We also examined patterns of healthcare utilization during the pretreatment and post-treatment periods in terms of the numbers of physician office visits, other outpatient office visits, emergency department (ED) visits, and hospitalizations. Use of these services was examined in terms of the numbers of patients receiving each type of service, as well as counts of the numbers of ervices used (e.g., office visits, hospitalizations). All healthcare encounters and corresponding costs were designated as “accident-related”, “other possibly related”, or “other”, depending on the ICD-9-CM diagnosis code(s) noted on each claim. Total healthcare costs were tallied in terms of: (1) prescription pharmacotherapy; (2) physician office visits; (3) other outpatient visits; (4) ED visits; (5) inpatient care; and (6) all other care.

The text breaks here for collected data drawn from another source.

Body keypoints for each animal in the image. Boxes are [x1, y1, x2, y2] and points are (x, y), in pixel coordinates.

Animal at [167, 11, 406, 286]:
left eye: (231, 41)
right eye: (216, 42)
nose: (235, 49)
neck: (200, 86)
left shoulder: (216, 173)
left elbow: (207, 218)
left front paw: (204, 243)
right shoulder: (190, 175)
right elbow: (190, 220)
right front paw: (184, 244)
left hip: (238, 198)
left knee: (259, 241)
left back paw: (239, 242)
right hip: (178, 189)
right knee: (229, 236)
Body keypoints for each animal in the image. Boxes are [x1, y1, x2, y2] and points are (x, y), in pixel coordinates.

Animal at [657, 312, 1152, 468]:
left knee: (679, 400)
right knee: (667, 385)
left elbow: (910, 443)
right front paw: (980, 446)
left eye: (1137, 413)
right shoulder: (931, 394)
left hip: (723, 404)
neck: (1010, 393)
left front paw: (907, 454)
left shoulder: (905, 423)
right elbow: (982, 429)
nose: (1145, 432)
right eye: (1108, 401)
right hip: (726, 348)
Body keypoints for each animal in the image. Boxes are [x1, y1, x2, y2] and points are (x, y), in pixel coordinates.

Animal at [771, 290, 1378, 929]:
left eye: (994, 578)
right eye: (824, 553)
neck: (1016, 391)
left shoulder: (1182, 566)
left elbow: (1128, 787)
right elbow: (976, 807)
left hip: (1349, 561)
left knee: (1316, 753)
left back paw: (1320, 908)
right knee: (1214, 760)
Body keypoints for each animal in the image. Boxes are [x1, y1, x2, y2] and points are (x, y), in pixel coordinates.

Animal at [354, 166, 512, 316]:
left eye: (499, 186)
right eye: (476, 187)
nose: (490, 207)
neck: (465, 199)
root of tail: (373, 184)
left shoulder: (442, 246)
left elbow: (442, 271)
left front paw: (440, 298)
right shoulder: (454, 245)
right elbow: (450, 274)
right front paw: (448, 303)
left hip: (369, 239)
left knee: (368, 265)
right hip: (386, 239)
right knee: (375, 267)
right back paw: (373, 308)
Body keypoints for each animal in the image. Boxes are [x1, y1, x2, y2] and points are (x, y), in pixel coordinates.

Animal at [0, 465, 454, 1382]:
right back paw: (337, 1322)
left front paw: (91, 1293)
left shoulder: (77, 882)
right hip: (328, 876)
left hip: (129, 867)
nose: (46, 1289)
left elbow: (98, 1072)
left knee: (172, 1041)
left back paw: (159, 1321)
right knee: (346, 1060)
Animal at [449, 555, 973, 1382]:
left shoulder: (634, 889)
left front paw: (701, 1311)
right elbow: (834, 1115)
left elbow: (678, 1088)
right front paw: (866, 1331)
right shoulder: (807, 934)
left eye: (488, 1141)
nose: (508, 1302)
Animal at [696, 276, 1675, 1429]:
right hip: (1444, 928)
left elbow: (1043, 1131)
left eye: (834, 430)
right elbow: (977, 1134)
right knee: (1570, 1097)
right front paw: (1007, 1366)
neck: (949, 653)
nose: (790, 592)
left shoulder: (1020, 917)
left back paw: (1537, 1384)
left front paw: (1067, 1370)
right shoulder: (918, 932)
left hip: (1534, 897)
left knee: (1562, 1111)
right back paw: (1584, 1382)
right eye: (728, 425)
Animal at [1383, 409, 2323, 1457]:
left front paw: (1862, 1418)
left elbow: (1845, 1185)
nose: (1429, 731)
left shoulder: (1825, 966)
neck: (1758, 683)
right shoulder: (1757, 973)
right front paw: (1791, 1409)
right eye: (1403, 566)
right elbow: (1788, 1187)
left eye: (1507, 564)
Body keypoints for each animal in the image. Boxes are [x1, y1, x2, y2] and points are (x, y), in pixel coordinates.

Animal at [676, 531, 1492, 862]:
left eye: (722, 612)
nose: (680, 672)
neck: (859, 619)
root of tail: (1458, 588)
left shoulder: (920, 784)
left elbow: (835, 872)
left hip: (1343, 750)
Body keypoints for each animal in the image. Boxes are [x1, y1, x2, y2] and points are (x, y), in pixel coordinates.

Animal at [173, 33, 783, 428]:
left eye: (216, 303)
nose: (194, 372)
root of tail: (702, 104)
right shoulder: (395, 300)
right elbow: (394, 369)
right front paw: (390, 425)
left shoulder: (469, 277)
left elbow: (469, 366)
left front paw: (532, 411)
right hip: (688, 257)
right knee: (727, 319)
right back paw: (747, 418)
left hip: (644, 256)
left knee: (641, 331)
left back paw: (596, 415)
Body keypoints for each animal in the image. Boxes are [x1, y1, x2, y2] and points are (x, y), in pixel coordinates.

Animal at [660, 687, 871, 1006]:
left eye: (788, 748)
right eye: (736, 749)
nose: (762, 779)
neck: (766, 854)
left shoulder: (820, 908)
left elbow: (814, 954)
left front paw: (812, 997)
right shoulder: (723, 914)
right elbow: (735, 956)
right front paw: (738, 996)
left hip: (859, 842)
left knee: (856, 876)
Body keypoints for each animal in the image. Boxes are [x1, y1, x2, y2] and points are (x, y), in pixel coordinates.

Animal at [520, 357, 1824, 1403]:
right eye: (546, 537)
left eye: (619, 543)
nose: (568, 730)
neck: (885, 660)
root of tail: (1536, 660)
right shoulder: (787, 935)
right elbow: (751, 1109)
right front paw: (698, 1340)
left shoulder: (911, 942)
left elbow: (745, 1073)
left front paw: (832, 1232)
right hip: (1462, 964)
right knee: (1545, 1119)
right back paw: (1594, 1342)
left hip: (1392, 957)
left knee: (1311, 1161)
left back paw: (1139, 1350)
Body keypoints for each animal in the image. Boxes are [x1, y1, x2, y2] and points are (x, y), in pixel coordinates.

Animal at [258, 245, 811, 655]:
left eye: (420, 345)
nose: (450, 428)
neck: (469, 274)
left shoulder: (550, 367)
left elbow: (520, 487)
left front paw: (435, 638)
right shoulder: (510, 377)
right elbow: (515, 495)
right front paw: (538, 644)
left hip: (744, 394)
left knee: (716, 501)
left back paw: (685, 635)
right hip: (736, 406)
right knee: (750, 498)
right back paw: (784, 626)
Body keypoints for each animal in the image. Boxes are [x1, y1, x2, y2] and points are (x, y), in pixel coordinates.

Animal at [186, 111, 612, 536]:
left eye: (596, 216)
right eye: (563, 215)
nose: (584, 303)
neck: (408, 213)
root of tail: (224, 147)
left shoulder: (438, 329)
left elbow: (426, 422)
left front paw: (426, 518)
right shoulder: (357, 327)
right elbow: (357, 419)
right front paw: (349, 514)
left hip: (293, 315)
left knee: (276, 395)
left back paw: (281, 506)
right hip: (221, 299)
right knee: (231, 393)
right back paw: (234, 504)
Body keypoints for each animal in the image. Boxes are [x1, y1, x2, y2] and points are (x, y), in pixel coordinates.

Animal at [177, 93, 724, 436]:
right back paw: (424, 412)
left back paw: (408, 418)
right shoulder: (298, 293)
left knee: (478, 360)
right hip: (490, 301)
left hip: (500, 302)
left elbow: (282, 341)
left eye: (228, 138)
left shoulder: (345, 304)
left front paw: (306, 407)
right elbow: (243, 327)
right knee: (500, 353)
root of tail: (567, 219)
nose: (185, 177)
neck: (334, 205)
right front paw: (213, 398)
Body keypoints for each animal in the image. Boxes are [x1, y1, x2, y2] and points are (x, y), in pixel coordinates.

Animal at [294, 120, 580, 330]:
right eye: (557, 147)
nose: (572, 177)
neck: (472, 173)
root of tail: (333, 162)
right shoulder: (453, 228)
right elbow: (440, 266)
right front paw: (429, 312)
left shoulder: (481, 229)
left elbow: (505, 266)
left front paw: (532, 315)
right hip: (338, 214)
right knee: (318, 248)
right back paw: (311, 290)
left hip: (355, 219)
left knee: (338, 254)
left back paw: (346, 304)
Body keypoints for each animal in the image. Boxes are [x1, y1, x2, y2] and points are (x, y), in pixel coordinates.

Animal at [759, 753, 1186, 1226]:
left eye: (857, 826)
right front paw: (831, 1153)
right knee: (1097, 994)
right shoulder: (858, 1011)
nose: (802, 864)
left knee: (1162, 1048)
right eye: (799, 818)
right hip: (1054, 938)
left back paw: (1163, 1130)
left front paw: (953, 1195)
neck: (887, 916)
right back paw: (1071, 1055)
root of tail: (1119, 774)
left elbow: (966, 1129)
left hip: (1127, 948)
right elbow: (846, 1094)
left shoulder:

Reimbursed amounts (including any patient liability, such as co-pays and co-insurance) were used in all analyses of healthcare costs. Healthcare utilization and costs were assessed over the 6-month pretreatment and post-treatment periods, respectively.
Since patients served as their own controls in the analyses, the statistical significance of differences in healthcare costs between the pretreatment and post-treatment periods was assessed using Wilcoxon signed-rank tests; McNemar and Bowker’s tests were used to assess the statistical significance of differences in categorical variables. All tests of statistical significance were two-tailed with an alpha level of 0.05. All analyses were first performed by cohort and, within each cohort, on an overall basis as well as for patients aged <50 years versus ≥50 years, respectively. Finally, analyses were performed for the two cohorts combined, on an overall basis as well as by age stratum (<50 years vs ≥50 years). All analyses were conducted using SAS® Proprietary Software, Release 9.1 (SAS Institute Inc., Cary, NC).